Poverty and stigma around HIV/AIDS significantly compromise the quality of care for people living with HIV/AIDS. Except for perhaps TASO, the participating organizations’ outreach services have not yet realized the enormous potential of home care teams to contribute to HIV prevention at the family and community level.
What Opportunities Exist?
With support from the U.S. Centers for Disease Control and Prevention, The Mildmay Centre and the Mildmay International Study Centre have the opportunity to partner with health centers to build capacity for children’s HIV primary and palliative care. The opening of a residential unit will ensure pre- and inservice training opportunities in the care of terminally ill children. The increasingly close partnerships among AIDS support organizations, nongovernmental organizations, community-based organizations, groups of organized traditional healers, and the public and private sector are bridging the gap between communities and facilities providing institutional and palliative outreach services.
Lessons Learned and Recommendations
In resource-constrained settings, HIV/AIDS, rather than cancer, has made palliative care services imperative, particularly for children.
AIDS support organizations; nongovernmental organizations; and private, nonprofit organizations have successfully encouraged government to respond to the need for palliative care services through
- adjusting policy;
- setting in motion the necessary machinery to broaden patients’ access to needed medicines and supplies, including oral morphine;
- providing the framework for needed human capacity development; and
- committing needed resources.
Community dialogue about support for home-based care for HIV/AIDS patients is not where it should be. We need to bridge the gap between institutions and communities to ultimately attain synergistic partnerships and a continuum of care for patients.
Patient overcrowding and a lack of clinicians’ skills are major hindrances to the practice of palliative care in health care facilities. Home caregivers’ lack of information, skills, and supplies also restrict care for patients. Capacity building is needed for clinicians, families, and communities to care for HIV-infected and other chronically and terminally ill patients.
Infrastructure for palliative care can only enhance the access to and utilization of ART, and it is indeed a basic requirement. The synergy between ART and palliative care services is well demonstrated at the Mildmay Centre. Many patients accessing ART in Uganda have advanced HIV disease; for them, good symptom control can make the difference between benefiting from ART or abandoning it altogether.
Palliative care services in Uganda are desperately needed on a much larger scale than is currently available.

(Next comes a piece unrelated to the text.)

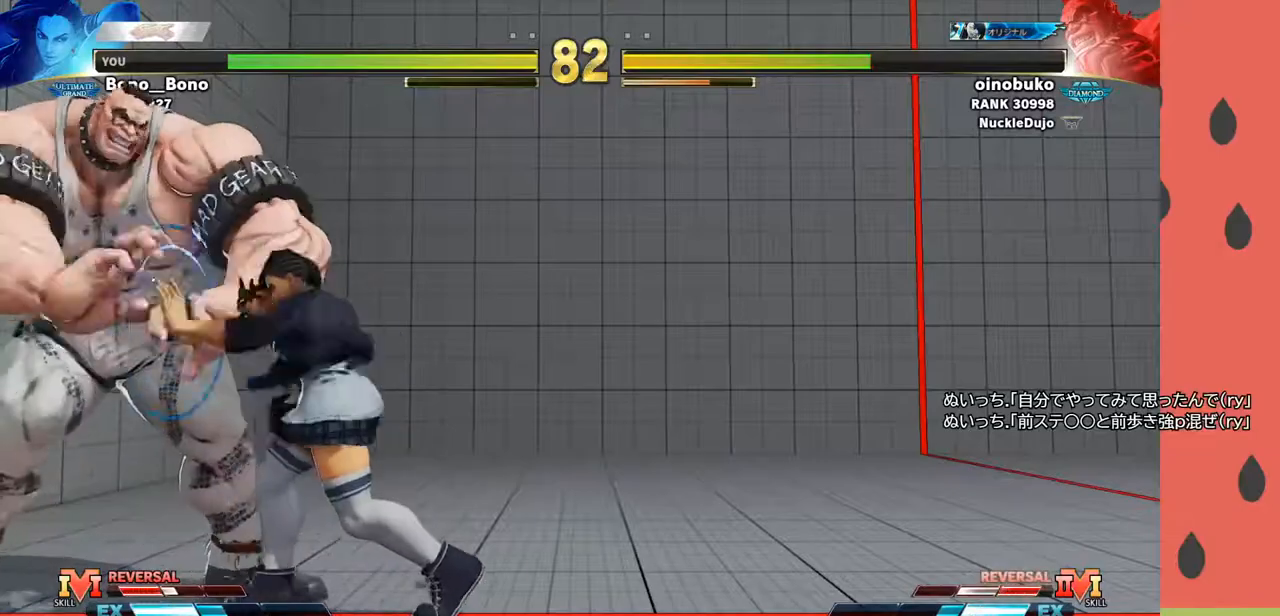
{"buttons": [], "left_stick": "center", "events": [[50, "left_stick", "down"], [83, "TRIANGLE", "down"], [167, "TRIANGLE", "up"], [200, "left_stick", "right"], [467, "left_stick", "center"]]}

Using the lessons we have learned to harness the enormous potential of communities and claim the resources currently and potentially available for HIV care and treatment, palliative care services can be expanded. Palliative care services should be available for adults and children living with HIV disease and their families, from diagnosis through death and bereavement, and in a variety of settings.
Acknowledgments
The author thanks her colleagues in Uganda—The Mildmay Centre, Hospice Africa (Uganda), and TASO; the Ugandan Ministry of Health; and Family Health International, Arlington, Virginia, who through their daily work have contributed to this article.